Torii K, Ogawa K, Kawabata Y, Yokoi T, Takagi K, Miwa T
Second Department of Internal Medicine, School of Medicine, University of Nagoya.
Intern Med. 1994 Apr;33(4):237-41. doi: 10.2169/internalmedicine.33.237.
A case of idiopathic plasmacytic lymphadenopathy with hyperimmunoglobulinemia is reported. A 71-year-old man was admitted to the hospital because of the abnormal shadow on chest roentgenogram. Chest X-ray taken on admission showed remarkable diffuse infiltration and pleural thickening. Laboratory examinations revealed an elevated total protein level of 10.1 g/dl, and a gammaglobulin level of 7.0 g/dl including 6,790 mg/dl IgG. Mediastinal lymphadenopathy was observed on a chest CT. The patient underwent open lung biopsy. Heavy infiltration of lymphocytes and plasma cells were seen in the moderately fibrotic pulmonary interstitium. LIP was diagnosed. Lymph node biopsy was also performed. Follicular hyperplasia with prominent germinal centers and plasma cell proliferation in the interfollicular area were seen. Treatment with prednisolone resulted in an improvement in the chest X-ray findings, as well as a diminished polyclonal hypergammaglobulin level.
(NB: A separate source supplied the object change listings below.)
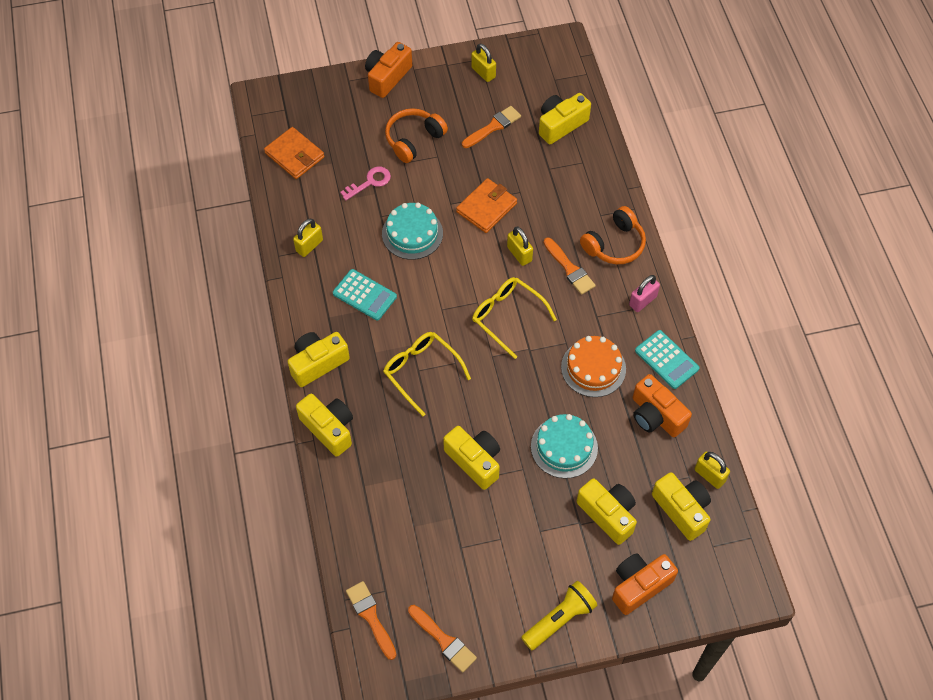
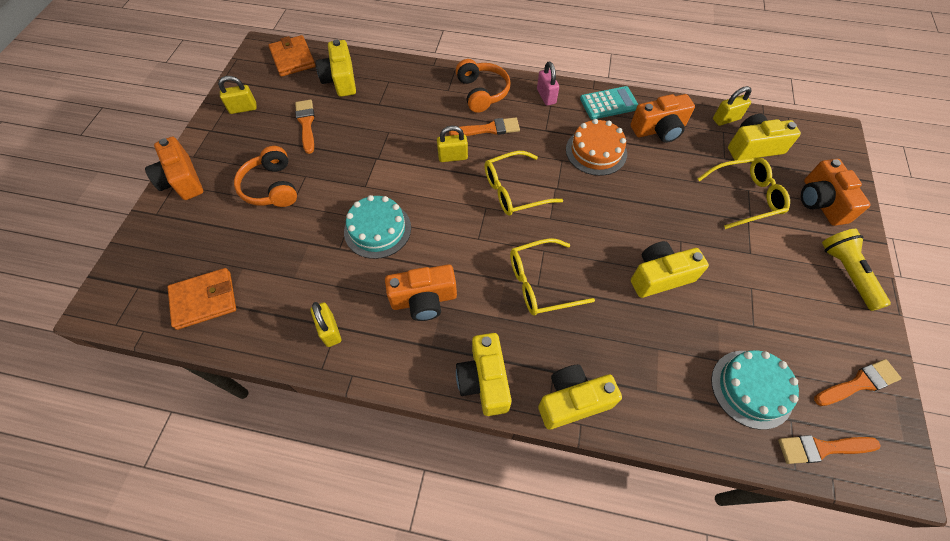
camera: 65 degrees left, 0 degrees up
(364, 295) = (424, 300): turquoise calculator -> orange camera
(370, 182) = (292, 242): pink key -> none
(486, 207) = (388, 161): orange wallet -> orange wallet (293, 58)
(564, 447) = (668, 202): turquoise cake -> turquoise cake (751, 388)
(608, 514) = (745, 197): yellow camera -> yellow glasses

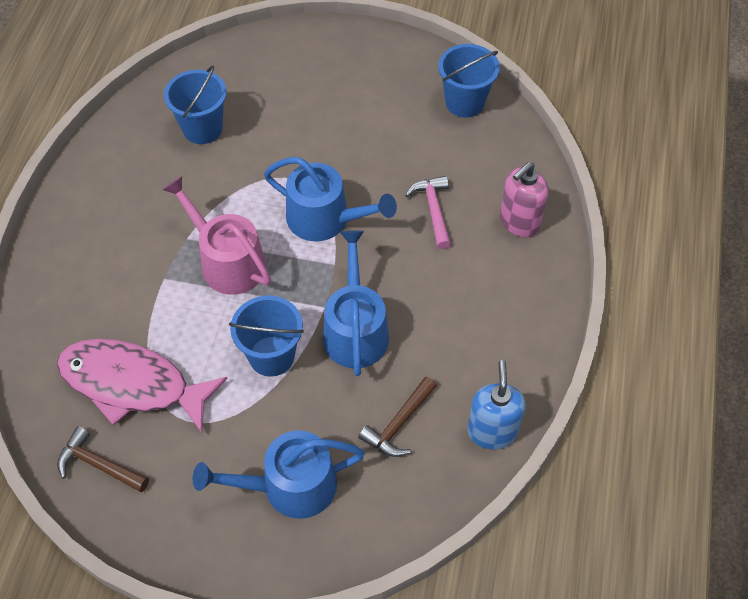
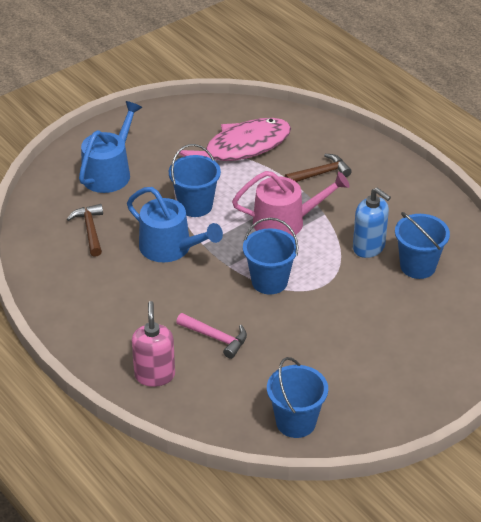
camera: 130 degrees right, 15 degrees down
(98, 464) = (207, 117): brown hammer -> brown hammer (320, 173)
(325, 219) = (269, 281): blue watering can -> blue bucket
(492, 431) = (37, 263): blue soap dispenser -> blue soap dispenser (369, 247)

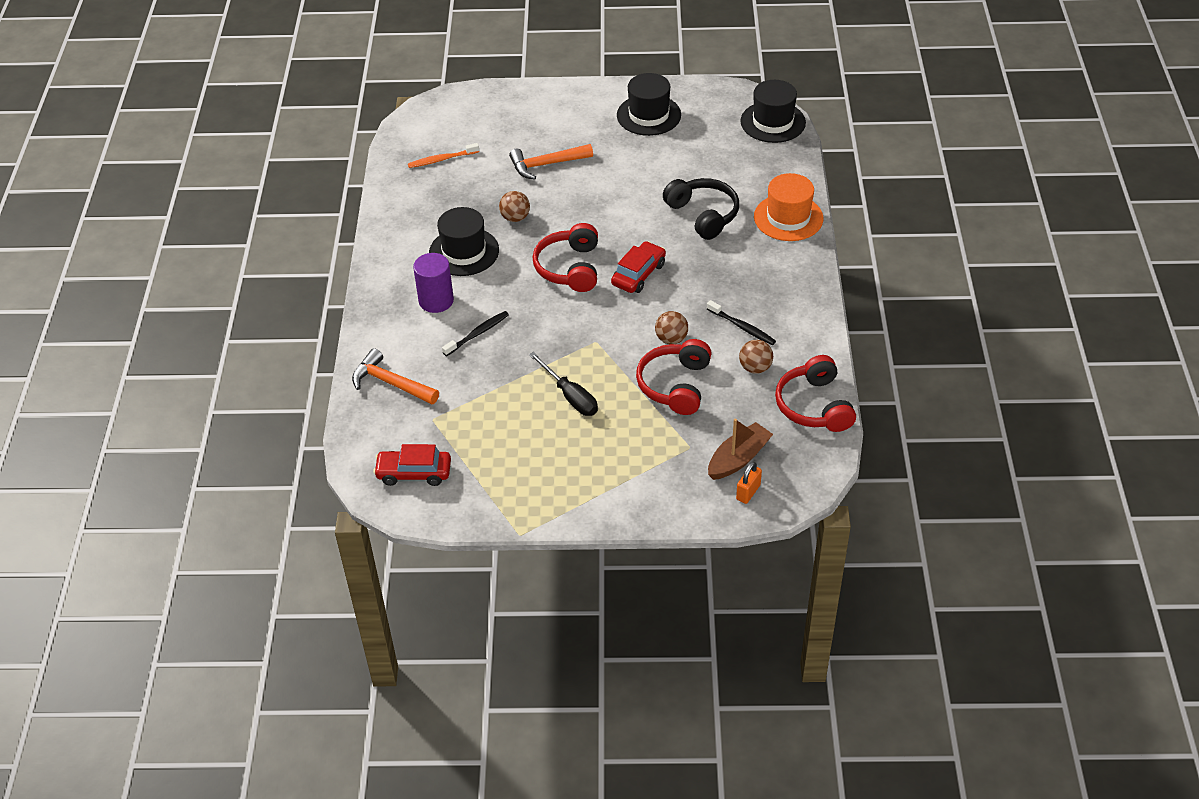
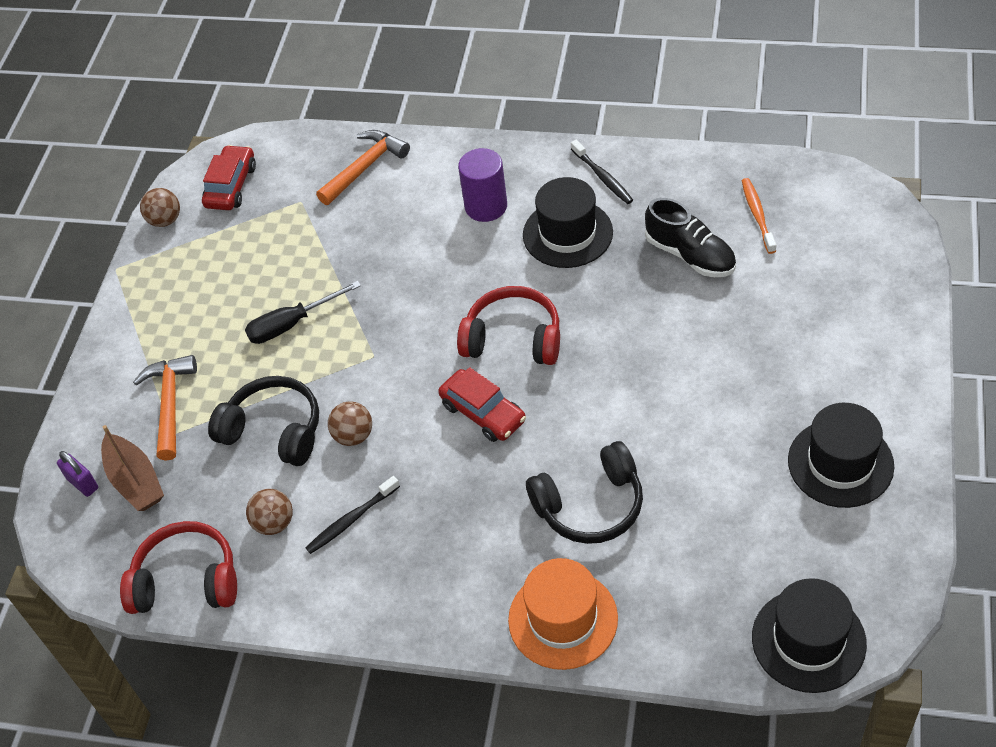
camera: 105 degrees right, 5 degrees up
(477, 334) = (419, 243): black toothbrush -> black toothbrush (602, 177)
(482, 188) = (690, 255): none -> black shoe
(515, 218) = (623, 287): brown ball -> brown ball (165, 220)
(546, 164) = (732, 327): orange hammer -> orange hammer (170, 404)
(675, 385) = (274, 430): red headphones -> black headphones
(748, 492) = (82, 483): orange padlock -> purple padlock

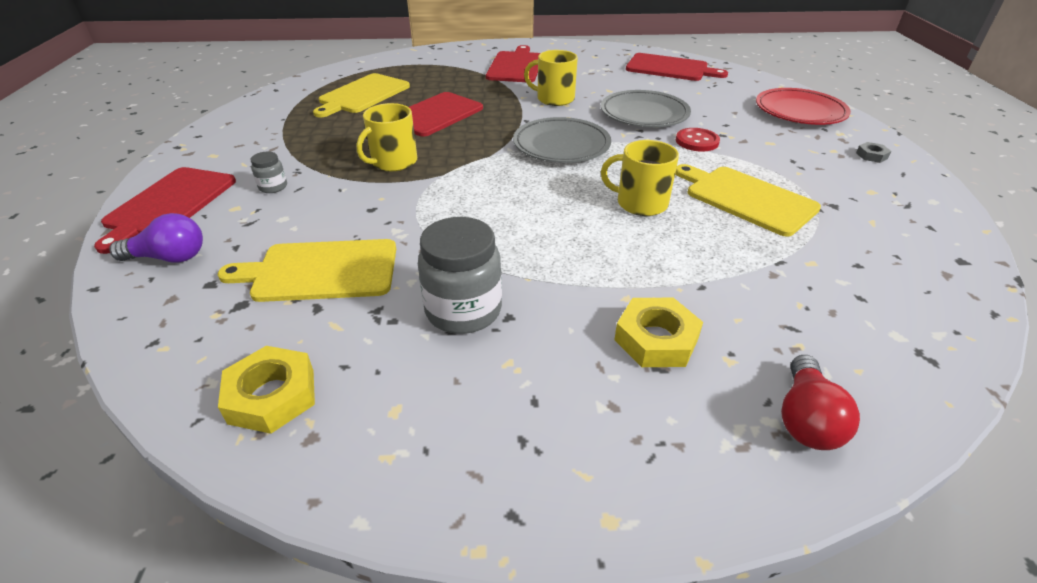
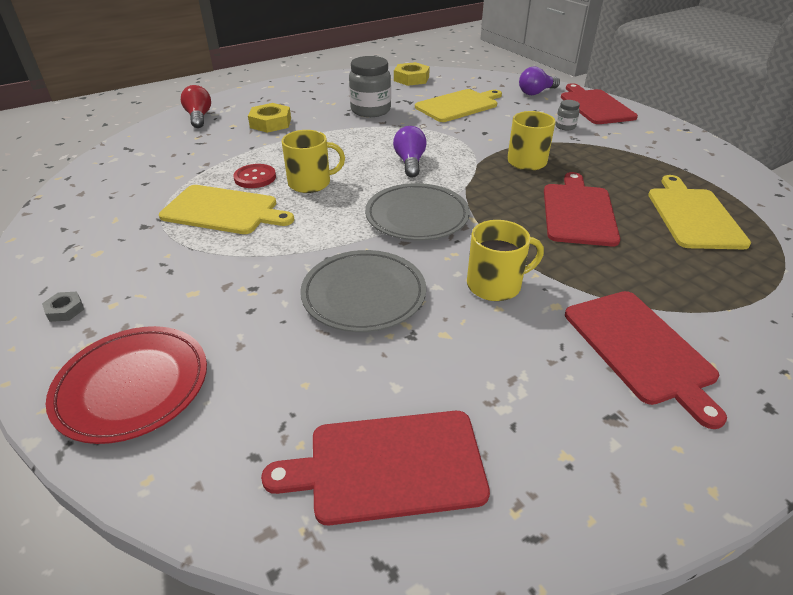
camera: 150 degrees right, 0 degrees up
(510, 195) = (410, 162): none -> purple light bulb
(697, 141) = (282, 266): red button -> red button (255, 178)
报告一例伴有高免疫球蛋白血症的特发性浆细胞性淋巴结病。一名71岁男性因胸部X线片出现异常阴影入院。入院时胸部X线显示明显的弥漫性浸润和胸膜增厚。实验室检查显示总蛋白水平升高至10.1g/dl,γ球蛋白水平为7.0g/dl,其中IgG为6790mg/dl。胸部CT可见纵隔淋巴结肿大。患者接受了开胸肺活检。在中度纤维化的肺间质中可见淋巴细胞和浆细胞的重度浸润。诊断为淋巴细胞间质性肺炎(LIP)。还进行了淋巴结活检,可见生发中心突出的滤泡增生以及滤泡间区域的浆细胞增殖。泼尼松龙治疗使胸部X线表现改善,多克隆高丙种球蛋白血症水平降低。